The line containing "574, 419</region>: 8555" and every line after it, through the end of the records below: repeat them exactly, nothing more.

Supplied data START

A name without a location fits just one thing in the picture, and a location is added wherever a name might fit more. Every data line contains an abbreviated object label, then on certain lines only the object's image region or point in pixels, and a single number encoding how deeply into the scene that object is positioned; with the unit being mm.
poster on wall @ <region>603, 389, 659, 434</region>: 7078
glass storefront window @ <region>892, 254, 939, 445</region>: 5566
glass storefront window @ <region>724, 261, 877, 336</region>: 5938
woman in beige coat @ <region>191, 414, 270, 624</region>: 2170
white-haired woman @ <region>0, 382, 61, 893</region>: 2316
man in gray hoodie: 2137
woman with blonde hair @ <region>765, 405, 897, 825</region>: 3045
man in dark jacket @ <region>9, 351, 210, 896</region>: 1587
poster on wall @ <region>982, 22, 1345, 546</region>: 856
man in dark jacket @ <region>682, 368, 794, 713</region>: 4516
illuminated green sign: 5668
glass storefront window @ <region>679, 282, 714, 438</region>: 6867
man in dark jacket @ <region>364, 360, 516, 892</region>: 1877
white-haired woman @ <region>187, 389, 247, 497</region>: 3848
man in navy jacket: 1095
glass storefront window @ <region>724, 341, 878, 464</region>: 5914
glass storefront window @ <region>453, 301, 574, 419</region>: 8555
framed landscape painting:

Supplied data END

# [Exercise result]
glass storefront window @ <region>453, 301, 574, 419</region>: 8555
framed landscape painting:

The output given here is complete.